SELECTED EXCERPT:
☆ ☆ ☆ ☆ ☆ ☆ ☆
2. The memory device of claim 1, wherein the barrier layer comprises magnesium oxide (MgO).

3. The memory device of claim 2, wherein the ferroelectric layer comprises hafnium zirconium oxide (HfZrO, HZO).

4. The memory device of claim 1, wherein a material of the bottom electrode is different from a material of the top electrode.

5. The memory device of claim 4, wherein the bottom electrode comprises titanium nitride (TiN), and the top electrode comprises tungsten (W).

6. The memory device of claim 1, wherein the thickness of the ferroelectric layer is about 6 nm.

7. The memory device of claim 6, wherein the thickness of the barrier layer is less than or equal to about 1 nm.

8. The memory device of claim 6, wherein the thickness of the barrier layer is less than or equal to about 0.5 nm.

9. The memory device of claim 1 further comprises:

a gate structure disposed on the substrate; and

a drain and a source respectively disposed in the substrate at opposite sides of the gate structure, wherein the drain is electrically connected to the bottom electrode, and the source is electrically connected to a bit line.

10. The memory device of claim 1, wherein the bottom electrode directly contacts the ferroelectric layer, and the barrier layer directly contacts the top electrode and the ferroelectric layer.
☆ ☆ ☆ ☆ ☆ ☆ ☆
ASSIGNMENT 1:
According to the memory device claims, what does the top electrode comprise in claim 5?
ASSIGNMENT 2:
For each statement, say whether it agrees with the memory device claims, and quote the words that decide it. (a) The barrier layer comprises magnesium oxide. (b) The bottom electrode and the top electrode are made of the same material. (c) The source is electrically connected to the bottom electrode.
The records that come after these claims are separate material and are not related to them.

DATASET CONTENT:
☆ ☆ ☆ ☆ ☆ ☆ ☆
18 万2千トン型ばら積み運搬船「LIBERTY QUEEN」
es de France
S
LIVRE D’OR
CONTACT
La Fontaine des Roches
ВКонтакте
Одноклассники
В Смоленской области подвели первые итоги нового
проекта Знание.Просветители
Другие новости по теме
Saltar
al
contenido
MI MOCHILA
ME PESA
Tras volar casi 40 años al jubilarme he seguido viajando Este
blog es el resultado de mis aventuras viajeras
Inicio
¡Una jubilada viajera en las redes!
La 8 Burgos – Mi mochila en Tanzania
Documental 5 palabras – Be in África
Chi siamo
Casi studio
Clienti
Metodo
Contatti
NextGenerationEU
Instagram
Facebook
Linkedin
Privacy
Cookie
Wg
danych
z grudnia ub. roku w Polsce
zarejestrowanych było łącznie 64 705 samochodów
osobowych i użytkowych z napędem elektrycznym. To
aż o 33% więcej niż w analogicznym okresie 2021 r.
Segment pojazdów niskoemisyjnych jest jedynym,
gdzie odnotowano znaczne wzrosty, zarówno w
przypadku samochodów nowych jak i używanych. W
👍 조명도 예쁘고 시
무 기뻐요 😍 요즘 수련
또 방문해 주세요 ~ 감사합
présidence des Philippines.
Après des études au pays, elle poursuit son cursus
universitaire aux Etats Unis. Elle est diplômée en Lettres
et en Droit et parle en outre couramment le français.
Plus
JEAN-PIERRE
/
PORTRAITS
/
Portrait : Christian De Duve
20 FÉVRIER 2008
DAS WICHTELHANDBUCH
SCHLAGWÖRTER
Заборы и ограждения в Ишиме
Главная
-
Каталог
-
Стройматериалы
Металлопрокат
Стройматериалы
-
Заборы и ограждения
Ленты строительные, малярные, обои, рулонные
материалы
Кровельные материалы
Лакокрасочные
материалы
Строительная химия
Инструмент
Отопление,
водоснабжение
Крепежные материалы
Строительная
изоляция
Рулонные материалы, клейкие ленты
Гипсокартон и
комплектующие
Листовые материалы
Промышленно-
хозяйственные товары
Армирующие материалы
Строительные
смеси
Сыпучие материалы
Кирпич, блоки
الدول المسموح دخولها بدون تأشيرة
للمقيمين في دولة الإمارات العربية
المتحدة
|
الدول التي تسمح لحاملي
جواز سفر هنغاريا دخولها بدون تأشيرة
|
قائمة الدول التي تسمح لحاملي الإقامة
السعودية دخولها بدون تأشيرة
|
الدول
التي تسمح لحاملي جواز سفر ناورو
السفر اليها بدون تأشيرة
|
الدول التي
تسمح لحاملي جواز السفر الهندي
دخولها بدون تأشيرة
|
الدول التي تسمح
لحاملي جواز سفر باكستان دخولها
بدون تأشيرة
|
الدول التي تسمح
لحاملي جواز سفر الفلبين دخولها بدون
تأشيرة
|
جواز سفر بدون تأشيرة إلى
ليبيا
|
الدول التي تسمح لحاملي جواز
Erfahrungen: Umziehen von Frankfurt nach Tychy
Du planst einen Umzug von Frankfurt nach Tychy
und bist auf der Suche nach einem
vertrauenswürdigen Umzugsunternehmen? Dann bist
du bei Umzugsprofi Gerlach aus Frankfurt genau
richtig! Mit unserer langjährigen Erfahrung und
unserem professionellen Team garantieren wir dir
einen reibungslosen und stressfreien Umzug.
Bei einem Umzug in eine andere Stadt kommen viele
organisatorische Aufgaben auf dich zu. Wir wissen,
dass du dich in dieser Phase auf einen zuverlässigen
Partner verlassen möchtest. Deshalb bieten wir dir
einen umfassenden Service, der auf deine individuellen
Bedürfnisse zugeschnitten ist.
☆ ☆ ☆ ☆ ☆ ☆ ☆
EXERCISE RESULT 1:
Tungsten (W).

EXERCISE RESULT 2:
(a) Yes: "wherein the barrier layer comprises magnesium oxide (MgO)."
(b) No: "a material of the bottom electrode is different from a material of the top electrode."
(c) No: "the drain is electrically connected to the bottom electrode, and the source is electrically connected to a bit line."